Dr Newsome called it "astounding" that women are being offered organ removal as the only option for benign disease.

James Spies, MD, MPH, a professor of radiology at Georgetown University Medical Center, Washington, DC, and the president-elect of SIR, said at the briefing that sometimes patients who have found him on their own are also seeking new gynecologists because they feel let down. But he said he usually refers patients back to ob/gyns for long-term, regular care.  "We're not regular providers of gynecologic care — none of us have that ambition," said Dr Spies.

Some gynecologists may lack knowledge about UFE or are holding on to outdated information about the procedure, said Dr Spies.

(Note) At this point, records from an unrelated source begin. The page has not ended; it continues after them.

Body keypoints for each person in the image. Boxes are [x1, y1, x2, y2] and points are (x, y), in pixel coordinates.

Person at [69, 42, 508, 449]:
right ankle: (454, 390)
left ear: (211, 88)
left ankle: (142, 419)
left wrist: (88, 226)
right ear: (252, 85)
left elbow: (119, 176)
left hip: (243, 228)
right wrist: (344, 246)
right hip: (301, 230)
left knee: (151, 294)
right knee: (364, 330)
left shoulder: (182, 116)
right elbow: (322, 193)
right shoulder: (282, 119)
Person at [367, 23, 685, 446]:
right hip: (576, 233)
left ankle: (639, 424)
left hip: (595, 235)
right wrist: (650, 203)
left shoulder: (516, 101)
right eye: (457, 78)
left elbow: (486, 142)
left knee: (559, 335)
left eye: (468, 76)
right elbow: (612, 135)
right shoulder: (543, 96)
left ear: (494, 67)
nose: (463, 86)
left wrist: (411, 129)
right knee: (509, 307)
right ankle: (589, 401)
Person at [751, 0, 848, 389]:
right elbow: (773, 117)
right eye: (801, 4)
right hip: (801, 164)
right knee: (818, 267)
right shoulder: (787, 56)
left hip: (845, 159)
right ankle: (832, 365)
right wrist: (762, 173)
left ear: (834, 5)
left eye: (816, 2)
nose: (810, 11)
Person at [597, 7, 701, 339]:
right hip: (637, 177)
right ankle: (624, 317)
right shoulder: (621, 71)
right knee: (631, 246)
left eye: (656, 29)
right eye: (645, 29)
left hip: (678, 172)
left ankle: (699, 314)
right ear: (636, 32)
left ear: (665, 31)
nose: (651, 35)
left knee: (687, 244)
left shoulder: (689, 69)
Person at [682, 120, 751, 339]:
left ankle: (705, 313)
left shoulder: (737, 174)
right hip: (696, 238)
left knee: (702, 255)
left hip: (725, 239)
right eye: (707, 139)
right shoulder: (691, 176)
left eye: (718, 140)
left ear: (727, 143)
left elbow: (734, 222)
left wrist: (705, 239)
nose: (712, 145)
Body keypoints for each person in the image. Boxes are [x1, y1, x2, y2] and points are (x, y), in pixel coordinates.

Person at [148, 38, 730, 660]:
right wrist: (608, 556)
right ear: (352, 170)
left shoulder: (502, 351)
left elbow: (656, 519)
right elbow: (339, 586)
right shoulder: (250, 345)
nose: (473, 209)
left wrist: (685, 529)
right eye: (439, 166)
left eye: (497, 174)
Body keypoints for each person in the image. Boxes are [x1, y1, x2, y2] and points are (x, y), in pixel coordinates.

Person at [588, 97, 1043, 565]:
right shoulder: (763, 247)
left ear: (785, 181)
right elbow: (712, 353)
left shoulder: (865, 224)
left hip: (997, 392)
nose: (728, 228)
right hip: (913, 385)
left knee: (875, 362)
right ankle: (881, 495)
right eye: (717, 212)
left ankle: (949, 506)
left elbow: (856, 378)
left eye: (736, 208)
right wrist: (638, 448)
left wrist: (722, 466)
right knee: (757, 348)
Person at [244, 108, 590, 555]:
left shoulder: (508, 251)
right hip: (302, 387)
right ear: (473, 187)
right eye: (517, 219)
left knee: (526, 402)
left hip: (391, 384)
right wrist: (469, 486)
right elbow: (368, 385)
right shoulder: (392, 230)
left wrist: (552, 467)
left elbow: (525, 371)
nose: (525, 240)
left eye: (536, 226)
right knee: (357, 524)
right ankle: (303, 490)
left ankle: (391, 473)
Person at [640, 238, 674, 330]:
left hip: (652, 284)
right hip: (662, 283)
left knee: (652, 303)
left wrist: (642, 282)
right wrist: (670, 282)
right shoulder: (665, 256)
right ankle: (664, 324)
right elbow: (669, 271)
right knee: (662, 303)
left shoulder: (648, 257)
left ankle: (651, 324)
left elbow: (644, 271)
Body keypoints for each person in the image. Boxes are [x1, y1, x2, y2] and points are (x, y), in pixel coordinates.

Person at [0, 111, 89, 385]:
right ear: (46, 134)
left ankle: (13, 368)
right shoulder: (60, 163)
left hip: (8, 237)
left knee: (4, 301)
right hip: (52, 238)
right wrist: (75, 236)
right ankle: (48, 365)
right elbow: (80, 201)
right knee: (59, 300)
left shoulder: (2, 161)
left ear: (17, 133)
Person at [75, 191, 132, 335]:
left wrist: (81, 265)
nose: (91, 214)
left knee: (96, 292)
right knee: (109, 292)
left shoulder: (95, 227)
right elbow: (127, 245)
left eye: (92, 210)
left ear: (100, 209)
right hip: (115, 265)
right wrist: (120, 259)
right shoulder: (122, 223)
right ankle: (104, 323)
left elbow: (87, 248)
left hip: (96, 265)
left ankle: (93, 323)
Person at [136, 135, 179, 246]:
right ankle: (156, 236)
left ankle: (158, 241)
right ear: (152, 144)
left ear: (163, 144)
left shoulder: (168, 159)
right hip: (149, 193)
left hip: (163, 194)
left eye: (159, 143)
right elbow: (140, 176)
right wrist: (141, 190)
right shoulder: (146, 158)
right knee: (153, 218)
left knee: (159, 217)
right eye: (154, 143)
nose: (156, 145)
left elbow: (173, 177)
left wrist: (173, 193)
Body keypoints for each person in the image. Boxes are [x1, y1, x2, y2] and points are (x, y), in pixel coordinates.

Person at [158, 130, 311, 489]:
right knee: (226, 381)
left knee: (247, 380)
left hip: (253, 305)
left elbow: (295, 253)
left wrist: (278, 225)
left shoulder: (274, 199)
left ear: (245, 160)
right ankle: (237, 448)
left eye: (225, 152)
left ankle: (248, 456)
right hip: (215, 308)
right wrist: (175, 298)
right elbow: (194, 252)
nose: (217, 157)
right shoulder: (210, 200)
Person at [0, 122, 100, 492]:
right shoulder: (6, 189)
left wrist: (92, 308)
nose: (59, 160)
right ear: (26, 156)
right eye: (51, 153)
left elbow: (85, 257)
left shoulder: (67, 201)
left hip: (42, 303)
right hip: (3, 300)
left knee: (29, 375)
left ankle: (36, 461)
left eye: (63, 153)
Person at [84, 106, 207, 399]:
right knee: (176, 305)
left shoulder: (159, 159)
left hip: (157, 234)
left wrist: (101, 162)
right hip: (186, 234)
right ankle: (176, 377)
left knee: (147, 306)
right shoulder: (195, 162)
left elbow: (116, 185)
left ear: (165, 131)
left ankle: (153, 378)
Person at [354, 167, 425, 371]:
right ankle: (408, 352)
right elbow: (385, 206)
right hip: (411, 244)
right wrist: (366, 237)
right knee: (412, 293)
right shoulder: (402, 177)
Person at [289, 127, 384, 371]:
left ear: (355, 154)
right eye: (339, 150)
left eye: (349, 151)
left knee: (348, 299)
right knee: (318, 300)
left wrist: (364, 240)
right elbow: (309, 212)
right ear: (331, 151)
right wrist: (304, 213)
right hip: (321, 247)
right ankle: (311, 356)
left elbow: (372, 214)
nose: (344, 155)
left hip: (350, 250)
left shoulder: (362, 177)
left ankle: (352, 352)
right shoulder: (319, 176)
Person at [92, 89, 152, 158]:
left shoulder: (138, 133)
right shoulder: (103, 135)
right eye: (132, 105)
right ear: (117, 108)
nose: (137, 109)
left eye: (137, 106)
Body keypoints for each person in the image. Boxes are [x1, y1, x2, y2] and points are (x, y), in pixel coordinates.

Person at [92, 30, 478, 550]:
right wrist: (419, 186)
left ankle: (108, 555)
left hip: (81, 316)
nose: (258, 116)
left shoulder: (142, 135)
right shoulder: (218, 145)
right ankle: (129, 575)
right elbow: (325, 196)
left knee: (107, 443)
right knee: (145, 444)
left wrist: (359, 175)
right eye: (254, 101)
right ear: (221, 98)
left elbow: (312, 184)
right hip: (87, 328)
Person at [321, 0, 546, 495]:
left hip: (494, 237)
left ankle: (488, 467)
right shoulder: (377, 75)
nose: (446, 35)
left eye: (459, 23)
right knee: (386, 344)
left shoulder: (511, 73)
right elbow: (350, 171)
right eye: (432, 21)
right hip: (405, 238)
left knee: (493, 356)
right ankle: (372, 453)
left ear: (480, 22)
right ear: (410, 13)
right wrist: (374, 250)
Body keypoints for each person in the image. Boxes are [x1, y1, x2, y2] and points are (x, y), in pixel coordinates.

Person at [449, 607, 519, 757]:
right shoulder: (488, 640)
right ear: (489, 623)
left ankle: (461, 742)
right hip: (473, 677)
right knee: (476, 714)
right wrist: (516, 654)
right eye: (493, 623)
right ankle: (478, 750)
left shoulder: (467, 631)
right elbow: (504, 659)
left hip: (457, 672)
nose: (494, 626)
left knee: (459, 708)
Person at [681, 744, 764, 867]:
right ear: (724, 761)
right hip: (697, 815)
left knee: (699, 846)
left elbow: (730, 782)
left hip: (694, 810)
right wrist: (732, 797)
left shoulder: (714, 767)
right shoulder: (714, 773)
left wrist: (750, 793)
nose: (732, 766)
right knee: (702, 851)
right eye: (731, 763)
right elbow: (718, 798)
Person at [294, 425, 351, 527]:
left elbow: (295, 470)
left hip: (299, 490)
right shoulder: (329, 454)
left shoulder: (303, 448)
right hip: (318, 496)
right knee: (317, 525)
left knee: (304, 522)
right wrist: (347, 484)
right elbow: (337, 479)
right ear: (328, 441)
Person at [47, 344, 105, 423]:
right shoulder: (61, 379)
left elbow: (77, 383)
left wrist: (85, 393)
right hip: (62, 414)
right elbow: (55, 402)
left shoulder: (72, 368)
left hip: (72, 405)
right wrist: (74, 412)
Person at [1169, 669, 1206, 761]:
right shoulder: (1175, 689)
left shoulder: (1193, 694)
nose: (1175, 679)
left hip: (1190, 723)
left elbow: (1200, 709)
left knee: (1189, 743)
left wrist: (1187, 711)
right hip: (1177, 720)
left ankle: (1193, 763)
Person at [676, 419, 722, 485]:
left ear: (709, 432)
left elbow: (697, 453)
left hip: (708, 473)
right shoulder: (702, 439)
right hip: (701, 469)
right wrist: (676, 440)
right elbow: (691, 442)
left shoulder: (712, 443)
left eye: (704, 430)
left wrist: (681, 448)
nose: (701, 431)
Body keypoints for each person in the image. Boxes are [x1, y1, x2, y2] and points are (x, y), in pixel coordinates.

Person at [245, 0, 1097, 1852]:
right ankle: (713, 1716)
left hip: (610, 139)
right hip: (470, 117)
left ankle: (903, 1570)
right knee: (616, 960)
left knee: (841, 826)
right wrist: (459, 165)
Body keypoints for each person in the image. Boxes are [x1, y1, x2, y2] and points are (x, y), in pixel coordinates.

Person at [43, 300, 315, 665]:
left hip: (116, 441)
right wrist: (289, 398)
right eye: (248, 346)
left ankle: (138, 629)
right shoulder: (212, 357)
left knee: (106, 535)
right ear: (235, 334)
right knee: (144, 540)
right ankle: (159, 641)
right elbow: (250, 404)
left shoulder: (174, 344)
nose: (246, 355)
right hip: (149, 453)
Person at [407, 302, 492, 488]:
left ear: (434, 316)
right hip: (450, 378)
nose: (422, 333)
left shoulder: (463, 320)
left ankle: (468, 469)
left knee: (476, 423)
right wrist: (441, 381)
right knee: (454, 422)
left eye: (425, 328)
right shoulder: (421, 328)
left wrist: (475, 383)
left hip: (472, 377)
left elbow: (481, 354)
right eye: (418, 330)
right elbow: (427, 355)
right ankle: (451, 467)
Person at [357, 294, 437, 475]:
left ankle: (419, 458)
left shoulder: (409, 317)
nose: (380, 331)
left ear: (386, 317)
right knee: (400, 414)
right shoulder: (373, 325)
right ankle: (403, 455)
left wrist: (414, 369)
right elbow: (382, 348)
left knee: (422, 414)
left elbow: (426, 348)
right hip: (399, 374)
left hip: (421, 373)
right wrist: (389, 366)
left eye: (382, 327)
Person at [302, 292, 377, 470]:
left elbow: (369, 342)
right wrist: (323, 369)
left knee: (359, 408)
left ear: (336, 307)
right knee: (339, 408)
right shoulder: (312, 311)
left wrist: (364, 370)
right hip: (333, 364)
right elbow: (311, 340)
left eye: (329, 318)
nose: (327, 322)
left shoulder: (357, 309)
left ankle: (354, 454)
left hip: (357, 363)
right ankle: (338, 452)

"Unfortunately, still many health care professionals start and end with hysterectomy as the recommendation for patients," he said.

Dr Spies noted that many of UFE's benefits dovetail with patients' desire. It has a short postprocedure recovery of 7 to 10 days, has small risk for complications, and preserves the uterus. He said that 90% to 95% of women with fibroids technically would be candidates for UFE, but that it requires discussion. UFE is ideal for women who are too obese for surgery.

It should not be done in women who are pregnant but can possibly be performed in those who still wish to have children, he said.

A new approach that seems to be more comfortable for patients and results in faster recovery — through the wrist, rather than the groin — is being used more often, especially at Emory, said Dr Newsome. That could interest more clinicians and patients in the procedure, she said.

There's a 20% to 25% chance that symptoms requiring treatment could recur 5 years after the procedure, but that's also true of surgery, Dr Spies said.

"It's the nature of the condition — the regrowing of the fibroids," he said.

A second UFE is not contraindicated, said Dr Spies.


Is it self-interested for interventional radiologists to be promoting UFE? "I think that is a very fair question," said Dr Newsome.

But she said that SIR was trying to promote awareness and the best possible care for patients. Dr Newsome noted that the survey showed that women believed that being informed of all possible options was the most important factor in selecting a treatment.

Almost a third of patients who come to her practice do not end up receiving UFE, said Dr Newsome.

This is "not so much a competition," she said. "We really should be collaborators for a disease that is truly so prevalent and ravishes so many women without them knowing anything at all about it," said Dr Newsome.

The survey was conducted online by the Harris Poll for the SIR between June 23 and 27, 2017, among 1176 US women aged 18 years or older.